■ EXTRACTED MATERIAL ■
◆ ◆ ◆ ◆

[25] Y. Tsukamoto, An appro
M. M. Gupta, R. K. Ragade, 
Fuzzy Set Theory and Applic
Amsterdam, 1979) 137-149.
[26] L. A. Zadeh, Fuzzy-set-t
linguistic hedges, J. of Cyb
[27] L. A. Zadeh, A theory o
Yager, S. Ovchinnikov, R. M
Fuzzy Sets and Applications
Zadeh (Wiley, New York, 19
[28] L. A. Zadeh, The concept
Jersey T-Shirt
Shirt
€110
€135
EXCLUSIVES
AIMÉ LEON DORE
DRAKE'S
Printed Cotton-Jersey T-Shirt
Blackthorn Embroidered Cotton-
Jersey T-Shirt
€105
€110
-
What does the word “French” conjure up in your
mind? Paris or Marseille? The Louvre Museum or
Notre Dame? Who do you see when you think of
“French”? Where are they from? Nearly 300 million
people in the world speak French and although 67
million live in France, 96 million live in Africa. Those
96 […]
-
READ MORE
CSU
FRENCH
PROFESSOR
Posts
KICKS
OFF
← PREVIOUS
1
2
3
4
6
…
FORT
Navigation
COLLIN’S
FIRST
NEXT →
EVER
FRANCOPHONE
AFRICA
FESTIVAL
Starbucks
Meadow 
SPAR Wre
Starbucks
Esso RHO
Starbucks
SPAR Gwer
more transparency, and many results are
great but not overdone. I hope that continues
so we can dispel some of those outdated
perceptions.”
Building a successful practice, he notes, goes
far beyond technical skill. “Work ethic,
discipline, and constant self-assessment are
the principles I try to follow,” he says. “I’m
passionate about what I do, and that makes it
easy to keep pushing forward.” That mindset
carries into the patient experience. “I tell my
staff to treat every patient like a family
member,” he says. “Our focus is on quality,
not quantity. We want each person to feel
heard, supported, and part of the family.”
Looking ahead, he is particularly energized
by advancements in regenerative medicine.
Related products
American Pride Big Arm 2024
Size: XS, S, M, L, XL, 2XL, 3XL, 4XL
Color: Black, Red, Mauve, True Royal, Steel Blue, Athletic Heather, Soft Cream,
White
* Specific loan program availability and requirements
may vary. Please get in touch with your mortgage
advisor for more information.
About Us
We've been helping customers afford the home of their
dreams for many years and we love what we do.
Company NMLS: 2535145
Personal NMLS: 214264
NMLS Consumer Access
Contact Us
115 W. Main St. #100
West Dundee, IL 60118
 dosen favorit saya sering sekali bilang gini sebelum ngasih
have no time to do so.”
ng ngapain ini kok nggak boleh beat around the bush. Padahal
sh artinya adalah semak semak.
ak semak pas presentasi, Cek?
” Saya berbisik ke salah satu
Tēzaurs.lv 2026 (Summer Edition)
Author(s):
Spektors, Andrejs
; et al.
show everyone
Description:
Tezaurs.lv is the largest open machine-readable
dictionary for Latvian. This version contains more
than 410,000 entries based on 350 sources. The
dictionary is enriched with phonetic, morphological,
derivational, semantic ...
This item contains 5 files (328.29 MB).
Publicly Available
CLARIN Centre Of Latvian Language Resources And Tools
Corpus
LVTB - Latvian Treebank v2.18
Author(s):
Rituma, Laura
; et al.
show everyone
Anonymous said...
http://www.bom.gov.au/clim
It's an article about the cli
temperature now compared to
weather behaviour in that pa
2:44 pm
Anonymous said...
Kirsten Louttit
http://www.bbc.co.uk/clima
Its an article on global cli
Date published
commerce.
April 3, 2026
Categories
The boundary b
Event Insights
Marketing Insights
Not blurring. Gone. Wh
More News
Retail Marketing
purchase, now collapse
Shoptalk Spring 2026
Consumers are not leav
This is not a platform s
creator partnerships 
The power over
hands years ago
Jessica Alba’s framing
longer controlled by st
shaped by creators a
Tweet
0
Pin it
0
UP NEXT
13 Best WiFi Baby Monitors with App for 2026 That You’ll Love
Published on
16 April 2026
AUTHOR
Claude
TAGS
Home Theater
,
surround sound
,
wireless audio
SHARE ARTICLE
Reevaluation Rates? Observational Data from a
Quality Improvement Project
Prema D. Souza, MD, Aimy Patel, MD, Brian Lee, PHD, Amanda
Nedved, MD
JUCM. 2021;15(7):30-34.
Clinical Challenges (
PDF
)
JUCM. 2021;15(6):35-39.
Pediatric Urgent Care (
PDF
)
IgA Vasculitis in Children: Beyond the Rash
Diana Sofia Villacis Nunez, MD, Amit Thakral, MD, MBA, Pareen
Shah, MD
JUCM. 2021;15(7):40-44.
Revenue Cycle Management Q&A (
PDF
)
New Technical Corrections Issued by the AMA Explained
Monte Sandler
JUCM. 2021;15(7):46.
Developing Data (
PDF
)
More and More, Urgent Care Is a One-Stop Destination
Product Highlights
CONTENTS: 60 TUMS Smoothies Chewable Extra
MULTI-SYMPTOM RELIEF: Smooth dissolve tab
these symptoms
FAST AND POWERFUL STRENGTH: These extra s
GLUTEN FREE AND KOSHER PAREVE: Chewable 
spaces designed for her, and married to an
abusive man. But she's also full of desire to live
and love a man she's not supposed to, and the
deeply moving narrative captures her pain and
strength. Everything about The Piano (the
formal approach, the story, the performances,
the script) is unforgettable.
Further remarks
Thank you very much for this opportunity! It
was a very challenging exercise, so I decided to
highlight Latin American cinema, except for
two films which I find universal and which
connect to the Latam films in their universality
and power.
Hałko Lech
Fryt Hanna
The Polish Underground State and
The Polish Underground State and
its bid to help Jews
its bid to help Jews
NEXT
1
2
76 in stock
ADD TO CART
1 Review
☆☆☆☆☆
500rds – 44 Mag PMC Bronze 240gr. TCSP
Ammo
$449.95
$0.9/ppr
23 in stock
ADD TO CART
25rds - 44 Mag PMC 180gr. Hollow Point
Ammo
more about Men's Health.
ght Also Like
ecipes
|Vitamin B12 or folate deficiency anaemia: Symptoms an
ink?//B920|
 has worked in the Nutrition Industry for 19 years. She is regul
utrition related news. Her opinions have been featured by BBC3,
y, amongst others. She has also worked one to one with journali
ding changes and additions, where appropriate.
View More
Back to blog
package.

◆ ◆ ◆ ◆

■ ASSIGNMENT ■
All that is needed is the number of lines in the listing holding the word "American".

■ EXERCISE SOLUTION ■
2